Excerpted text:
"""

= Richard Purvis Marshall =

Richard Purvis Marshall (3 April 1818 – 15 August 1872) was a British pastoral squatter and high ranking Native Police officer in the colonies of New South Wales and Queensland. He was co-founder of the Gundi Windi cattle and sheep run which later evolved into the town of Goondiwindi. He was appointed to the Native Police in 1850 and became Commandant of the force in 1855. He retired from the Native Police in 1856 and held various Justice of the Peace and police magistrate roles in Goondiwindi until his death in 1872.

==Early life==
Richard Purvis Marshall was born in Hatherleigh, Devon, England in 1818. His father was Lieutenant Sampson B. Marshall of the Royal Navy and his mother was Mary Ann King. Sampson Marshall served on the navy ship Diadem during the War of 1812 and was severely wounded at the Battle of Baltimore in 1814. He received a pension and was retired from service.

"""

Data shown:
"""

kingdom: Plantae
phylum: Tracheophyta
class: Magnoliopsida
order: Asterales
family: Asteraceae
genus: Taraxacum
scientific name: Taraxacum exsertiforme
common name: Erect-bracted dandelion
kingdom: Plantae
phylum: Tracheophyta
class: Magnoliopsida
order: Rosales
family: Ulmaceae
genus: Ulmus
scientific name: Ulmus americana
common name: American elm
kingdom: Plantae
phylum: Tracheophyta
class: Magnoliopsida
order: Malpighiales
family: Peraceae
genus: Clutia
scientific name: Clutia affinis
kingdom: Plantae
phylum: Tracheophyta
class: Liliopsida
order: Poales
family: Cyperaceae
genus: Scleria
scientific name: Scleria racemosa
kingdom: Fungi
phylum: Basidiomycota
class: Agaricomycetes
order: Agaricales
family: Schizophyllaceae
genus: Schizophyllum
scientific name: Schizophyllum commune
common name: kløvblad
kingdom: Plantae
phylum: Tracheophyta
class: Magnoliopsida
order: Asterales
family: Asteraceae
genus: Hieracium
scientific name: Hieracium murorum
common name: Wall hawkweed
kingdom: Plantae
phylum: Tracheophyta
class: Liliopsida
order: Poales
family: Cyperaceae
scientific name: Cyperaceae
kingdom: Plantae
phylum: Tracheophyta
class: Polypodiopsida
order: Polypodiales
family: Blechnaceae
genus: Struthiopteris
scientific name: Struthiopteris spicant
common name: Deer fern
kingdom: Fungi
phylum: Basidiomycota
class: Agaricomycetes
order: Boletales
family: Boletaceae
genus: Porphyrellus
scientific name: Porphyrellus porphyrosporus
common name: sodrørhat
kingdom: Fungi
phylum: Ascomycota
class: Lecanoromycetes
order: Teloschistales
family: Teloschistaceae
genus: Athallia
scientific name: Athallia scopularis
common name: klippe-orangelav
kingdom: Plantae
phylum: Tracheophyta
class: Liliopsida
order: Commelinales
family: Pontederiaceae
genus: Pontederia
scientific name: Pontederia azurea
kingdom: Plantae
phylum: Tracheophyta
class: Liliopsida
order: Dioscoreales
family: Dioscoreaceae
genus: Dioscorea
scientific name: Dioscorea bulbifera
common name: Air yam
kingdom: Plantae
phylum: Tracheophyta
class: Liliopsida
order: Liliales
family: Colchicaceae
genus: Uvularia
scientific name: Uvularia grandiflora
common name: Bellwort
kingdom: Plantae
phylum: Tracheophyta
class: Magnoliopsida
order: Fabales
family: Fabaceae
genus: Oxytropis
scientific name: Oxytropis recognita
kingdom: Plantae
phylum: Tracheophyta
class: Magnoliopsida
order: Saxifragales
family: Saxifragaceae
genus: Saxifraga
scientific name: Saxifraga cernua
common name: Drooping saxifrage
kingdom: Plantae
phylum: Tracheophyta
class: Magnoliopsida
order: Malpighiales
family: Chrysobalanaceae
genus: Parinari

"""

Written exercise:
In the Richard Purvis Marshall biography above, turn the paragraph beginning "Richard Purvis Marshall was born in Hatherleigh" into a bulleted list that keeps its main facts.

Expected output:
- Born in 1818 in Hatherleigh, Devon, England
- Father: Lieutenant Sampson B. Marshall of the Royal Navy
- Mother: Mary Ann King
- His father served on the navy ship Diadem during the War of 1812.
- His father was severely wounded at the Battle of Baltimore in 1814 and was retired on a pension.